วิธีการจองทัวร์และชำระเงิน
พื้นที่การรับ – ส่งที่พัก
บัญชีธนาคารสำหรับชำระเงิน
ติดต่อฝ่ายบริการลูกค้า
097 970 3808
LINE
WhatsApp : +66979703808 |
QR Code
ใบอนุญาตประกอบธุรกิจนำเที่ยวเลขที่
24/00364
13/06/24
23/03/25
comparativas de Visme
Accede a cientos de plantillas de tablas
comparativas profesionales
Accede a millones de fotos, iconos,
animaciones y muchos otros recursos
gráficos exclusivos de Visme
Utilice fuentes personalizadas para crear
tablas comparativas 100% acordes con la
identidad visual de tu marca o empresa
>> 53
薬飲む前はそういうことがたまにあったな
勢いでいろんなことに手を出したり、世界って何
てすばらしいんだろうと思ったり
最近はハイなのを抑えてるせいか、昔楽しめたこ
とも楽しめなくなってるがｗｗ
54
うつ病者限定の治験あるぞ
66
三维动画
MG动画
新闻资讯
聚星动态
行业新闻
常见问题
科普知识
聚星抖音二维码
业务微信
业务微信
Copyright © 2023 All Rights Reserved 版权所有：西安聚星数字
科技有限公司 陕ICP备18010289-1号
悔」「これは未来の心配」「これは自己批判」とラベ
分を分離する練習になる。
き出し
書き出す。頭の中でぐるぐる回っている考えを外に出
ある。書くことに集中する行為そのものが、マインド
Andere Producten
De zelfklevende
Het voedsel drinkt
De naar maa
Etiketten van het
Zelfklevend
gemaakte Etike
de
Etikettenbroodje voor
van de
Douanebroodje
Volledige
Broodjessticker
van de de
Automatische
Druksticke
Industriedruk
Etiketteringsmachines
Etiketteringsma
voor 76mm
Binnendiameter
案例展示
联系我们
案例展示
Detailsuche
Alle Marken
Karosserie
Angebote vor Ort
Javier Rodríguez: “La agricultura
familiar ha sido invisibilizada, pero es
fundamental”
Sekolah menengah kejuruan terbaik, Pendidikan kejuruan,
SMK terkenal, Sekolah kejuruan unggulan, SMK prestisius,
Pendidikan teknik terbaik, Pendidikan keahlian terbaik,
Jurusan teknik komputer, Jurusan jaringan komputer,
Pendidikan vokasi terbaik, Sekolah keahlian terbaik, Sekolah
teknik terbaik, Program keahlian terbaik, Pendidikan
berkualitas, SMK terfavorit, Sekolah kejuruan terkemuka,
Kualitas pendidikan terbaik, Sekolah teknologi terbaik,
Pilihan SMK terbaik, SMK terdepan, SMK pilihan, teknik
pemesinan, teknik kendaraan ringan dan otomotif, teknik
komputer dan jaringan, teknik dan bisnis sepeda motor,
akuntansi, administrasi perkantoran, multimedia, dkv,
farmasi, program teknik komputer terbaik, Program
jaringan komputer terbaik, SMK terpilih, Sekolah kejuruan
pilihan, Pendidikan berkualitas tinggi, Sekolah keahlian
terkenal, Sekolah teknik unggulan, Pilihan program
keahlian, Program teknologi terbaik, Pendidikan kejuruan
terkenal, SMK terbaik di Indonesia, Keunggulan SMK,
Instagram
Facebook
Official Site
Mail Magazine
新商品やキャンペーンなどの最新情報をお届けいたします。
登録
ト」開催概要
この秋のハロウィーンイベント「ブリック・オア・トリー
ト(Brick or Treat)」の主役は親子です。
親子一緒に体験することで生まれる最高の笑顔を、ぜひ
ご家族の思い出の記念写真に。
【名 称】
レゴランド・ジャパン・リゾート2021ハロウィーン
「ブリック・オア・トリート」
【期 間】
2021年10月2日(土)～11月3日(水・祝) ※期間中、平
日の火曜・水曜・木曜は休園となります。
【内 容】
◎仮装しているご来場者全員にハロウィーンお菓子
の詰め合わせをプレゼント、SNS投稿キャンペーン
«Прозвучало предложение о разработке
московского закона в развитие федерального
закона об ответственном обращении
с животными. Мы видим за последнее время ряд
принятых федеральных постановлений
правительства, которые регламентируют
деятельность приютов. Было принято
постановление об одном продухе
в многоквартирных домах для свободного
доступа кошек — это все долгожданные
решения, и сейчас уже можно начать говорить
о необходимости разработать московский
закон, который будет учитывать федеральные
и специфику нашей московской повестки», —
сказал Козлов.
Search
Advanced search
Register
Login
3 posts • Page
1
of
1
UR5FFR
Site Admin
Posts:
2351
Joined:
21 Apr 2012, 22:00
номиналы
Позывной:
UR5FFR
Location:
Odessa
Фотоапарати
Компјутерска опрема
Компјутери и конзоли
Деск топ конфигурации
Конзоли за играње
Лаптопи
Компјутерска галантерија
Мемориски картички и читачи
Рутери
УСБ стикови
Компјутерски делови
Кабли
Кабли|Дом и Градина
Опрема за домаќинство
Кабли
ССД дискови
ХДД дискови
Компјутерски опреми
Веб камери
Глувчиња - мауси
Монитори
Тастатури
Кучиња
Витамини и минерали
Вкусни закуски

__The task__
Return each line from the entries above that includes "berkualitas".

__Exercise response__
berkualitas, SMK terfavorit, Sekolah kejuruan terkemuka,
pilihan, Pendidikan berkualitas tinggi, Sekolah keahlian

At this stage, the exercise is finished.